#### EXCERPT PROVIDED:

Segment Open

We’ve talked on this blog before about our concerns about data suppression, bias in industry-funded research, and the spin that some medical journalists use when reporting clinical trials results. We aren’t the only ones who are concerned about such biased science. Selling Sickness 2013 (http://sellingsickness.com), held in February 2013, was an international conference that brought together academic scholars, healthcare reformers, consumer advocates, and progressive health journalists to examine a wide range of topics, including misleading marketing, journalistic standards, conflicts of interest, medical overtreatment, and ethics in medical education, to name a few.
One outcome of the conference was the Selling Sickness Call to Action that addresses what the organization refers to as the “growing corruption of medical science and health care.” Part of the statement reads:
Commercial imperatives are being allowed to corrupt clinical, research and marketing practices which now include hiding data, inflating diagnostic categories, unnecessary screening and treatment, deceptive marketing, faulty and biased research and publishing, inadequate oversight, a neglect of social factors and injustices, and uncritical, unbalanced reporting.
Selling Sickness, which seeks to become an alliance between patients and professionals, calls for the enactment of several reforms intended to improve public health and safety and save money. Some of these reforms include more regulated direct-to-consumer advertising of prescription drugs and medical devices, comparative-effectiveness research that evaluated drugs and devices against appropriate controls, rapid identification and removal of unsafe or ineffective products, and access to raw clinical trial data so that independent analyses can be performed. These are common-sense reforms, from our perspective. What do you think?

Segment Closed

#### INFORMATION SUPPLIED:
Segment Open

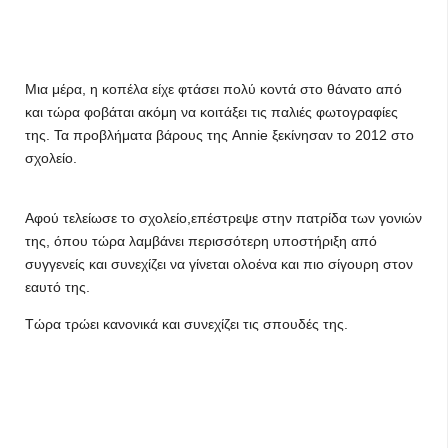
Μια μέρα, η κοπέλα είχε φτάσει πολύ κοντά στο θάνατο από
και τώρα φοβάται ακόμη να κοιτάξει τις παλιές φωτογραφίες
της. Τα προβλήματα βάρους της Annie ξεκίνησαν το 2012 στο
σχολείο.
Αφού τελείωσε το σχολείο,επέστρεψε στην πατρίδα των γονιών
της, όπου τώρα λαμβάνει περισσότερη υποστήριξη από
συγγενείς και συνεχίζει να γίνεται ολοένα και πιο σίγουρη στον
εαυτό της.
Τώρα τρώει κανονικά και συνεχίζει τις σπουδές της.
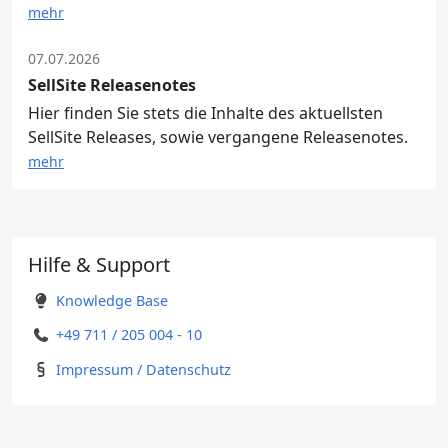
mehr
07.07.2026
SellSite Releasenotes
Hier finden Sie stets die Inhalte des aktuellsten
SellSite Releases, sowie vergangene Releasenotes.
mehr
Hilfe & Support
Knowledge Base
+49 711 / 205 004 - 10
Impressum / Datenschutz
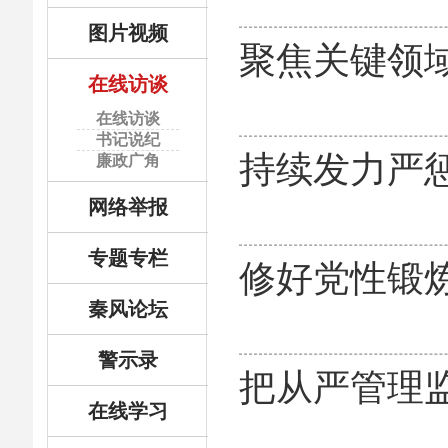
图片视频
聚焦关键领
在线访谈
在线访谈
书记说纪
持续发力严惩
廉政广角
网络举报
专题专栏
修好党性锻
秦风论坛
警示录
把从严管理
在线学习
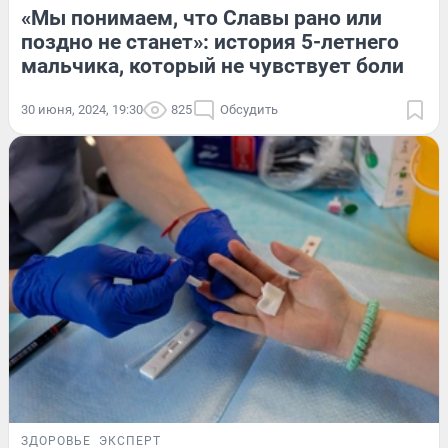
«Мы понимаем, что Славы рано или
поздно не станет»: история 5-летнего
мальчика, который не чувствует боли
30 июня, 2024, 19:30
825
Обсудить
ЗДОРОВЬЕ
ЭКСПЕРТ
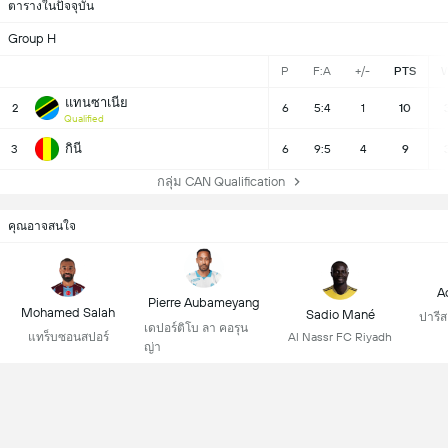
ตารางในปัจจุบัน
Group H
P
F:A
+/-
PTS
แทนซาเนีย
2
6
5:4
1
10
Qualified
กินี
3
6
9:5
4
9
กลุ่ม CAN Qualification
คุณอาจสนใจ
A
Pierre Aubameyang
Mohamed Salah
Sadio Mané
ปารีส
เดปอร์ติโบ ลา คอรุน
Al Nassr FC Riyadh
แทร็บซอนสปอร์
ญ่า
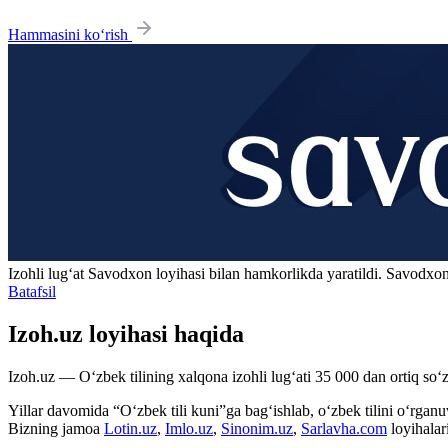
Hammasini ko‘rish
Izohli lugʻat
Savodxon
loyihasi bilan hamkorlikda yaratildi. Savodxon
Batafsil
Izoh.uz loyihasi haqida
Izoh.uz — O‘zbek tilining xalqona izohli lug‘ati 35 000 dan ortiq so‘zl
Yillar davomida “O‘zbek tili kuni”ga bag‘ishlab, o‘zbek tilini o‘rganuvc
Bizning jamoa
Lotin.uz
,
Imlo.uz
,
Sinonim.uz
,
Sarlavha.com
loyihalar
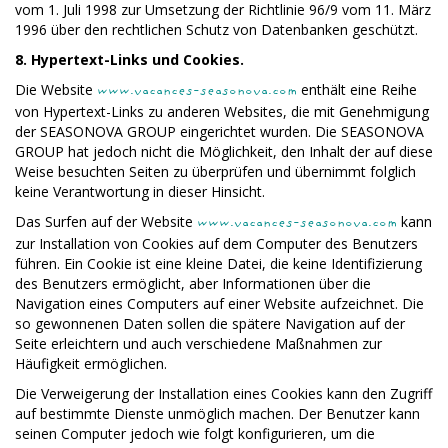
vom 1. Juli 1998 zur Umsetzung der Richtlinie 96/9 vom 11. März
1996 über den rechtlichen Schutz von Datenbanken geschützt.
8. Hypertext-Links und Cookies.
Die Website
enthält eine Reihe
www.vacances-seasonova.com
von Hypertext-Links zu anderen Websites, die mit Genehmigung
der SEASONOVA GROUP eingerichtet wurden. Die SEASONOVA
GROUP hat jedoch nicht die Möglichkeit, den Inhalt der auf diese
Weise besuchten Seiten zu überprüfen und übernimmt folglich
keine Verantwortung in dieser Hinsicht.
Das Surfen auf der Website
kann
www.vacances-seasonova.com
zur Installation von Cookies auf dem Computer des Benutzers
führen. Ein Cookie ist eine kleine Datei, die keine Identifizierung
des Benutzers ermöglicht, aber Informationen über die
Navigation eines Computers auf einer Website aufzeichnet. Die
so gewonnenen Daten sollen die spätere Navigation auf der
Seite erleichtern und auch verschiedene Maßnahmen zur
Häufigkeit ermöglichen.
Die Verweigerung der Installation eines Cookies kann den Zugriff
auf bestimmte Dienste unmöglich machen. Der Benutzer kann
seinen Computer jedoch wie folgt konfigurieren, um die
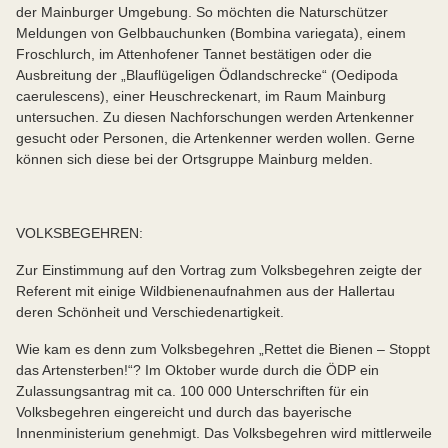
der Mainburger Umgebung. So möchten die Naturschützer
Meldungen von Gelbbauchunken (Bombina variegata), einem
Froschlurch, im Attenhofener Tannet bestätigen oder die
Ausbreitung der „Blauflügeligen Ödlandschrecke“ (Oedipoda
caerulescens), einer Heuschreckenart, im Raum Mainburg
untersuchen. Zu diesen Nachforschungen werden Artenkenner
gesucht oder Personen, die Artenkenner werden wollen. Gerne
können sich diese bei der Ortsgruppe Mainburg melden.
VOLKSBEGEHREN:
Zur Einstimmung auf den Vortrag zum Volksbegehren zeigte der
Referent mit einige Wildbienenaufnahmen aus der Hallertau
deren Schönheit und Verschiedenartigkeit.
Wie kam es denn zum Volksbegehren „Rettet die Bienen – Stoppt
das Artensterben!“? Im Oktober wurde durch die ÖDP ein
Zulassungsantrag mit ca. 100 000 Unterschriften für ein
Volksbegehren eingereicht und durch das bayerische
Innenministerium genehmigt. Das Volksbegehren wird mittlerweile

Segment Closed

#### TASK TO CARRY OUT:
Can you transcribe, word for word, the Selling Sickness post between "We’ve talked on" and "name a few.", inclusive?

#### OUTPUT:
We’ve talked on this blog before about our concerns about data suppression, bias in industry-funded research, and the spin that some medical journalists use when reporting clinical trials results. We aren’t the only ones who are concerned about such biased science. Selling Sickness 2013 (http://sellingsickness.com), held in February 2013, was an international conference that brought together academic scholars, healthcare reformers, consumer advocates, and progressive health journalists to examine a wide range of topics, including misleading marketing, journalistic standards, conflicts of interest, medical overtreatment, and ethics in medical education, to name a few.